WORK ORDER - Repeat exactly, and only, the lines from the line containing "left elbow: (903, 707)" through the last line of the records below, including both.

··········

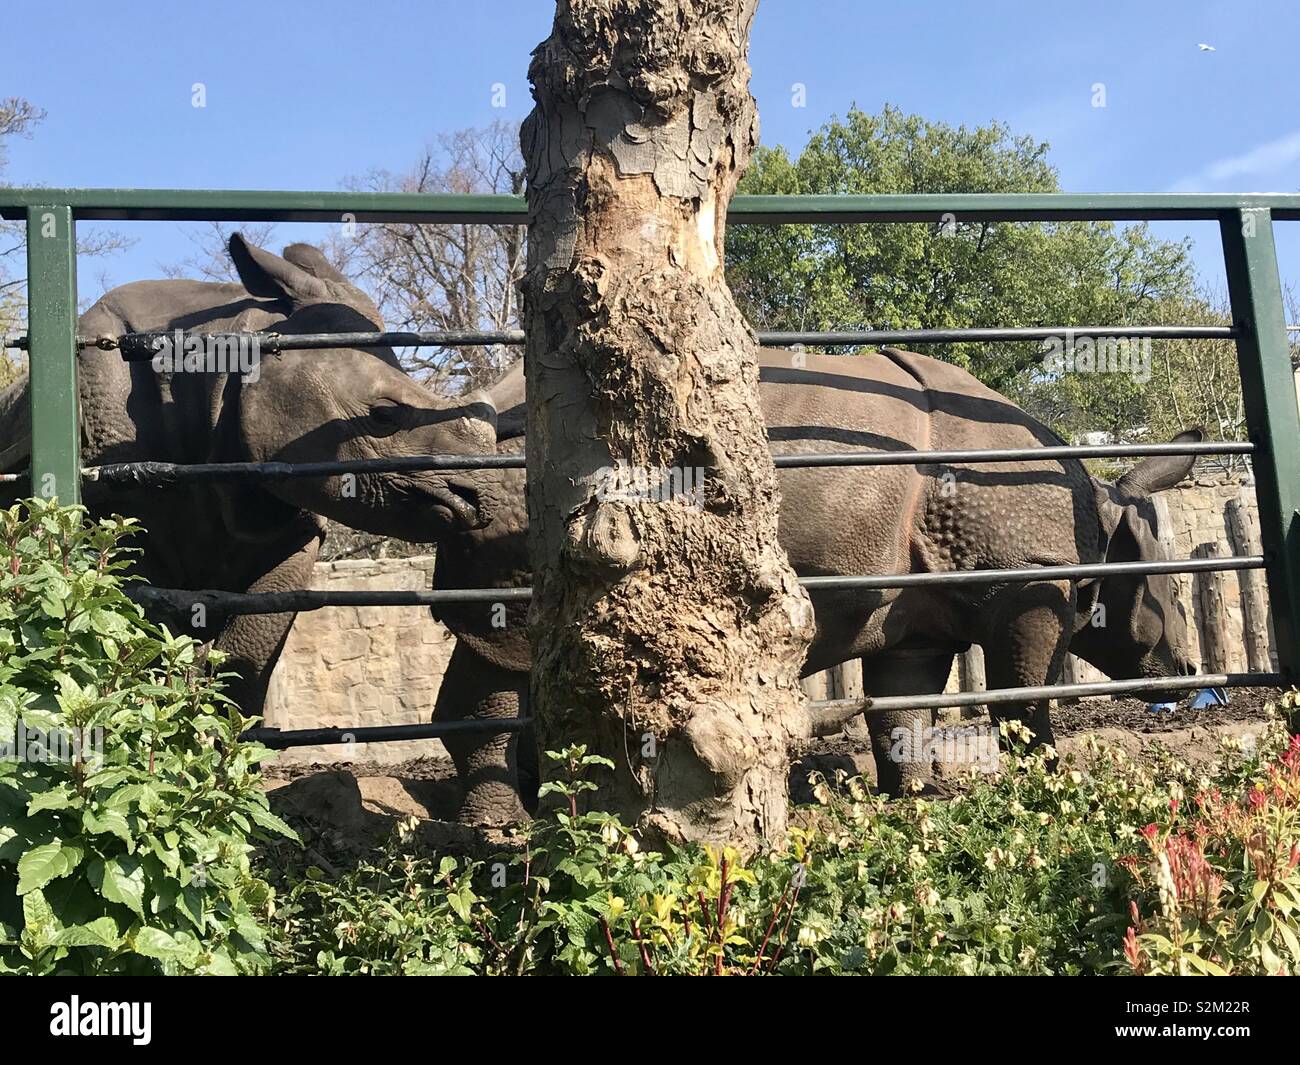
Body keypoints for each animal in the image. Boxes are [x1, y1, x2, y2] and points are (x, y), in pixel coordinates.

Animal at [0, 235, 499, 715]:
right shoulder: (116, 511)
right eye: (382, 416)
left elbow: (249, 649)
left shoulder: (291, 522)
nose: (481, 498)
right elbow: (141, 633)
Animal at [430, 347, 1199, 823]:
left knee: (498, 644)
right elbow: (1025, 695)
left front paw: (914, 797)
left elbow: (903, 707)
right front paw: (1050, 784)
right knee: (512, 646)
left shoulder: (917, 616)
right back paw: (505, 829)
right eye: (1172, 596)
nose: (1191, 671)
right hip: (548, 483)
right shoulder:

··········

OUTPUT -
left elbow: (903, 707)
right front paw: (1050, 784)
right knee: (512, 646)
left shoulder: (917, 616)
right back paw: (505, 829)
right eye: (1172, 596)
nose: (1191, 671)
right hip: (548, 483)
right shoulder:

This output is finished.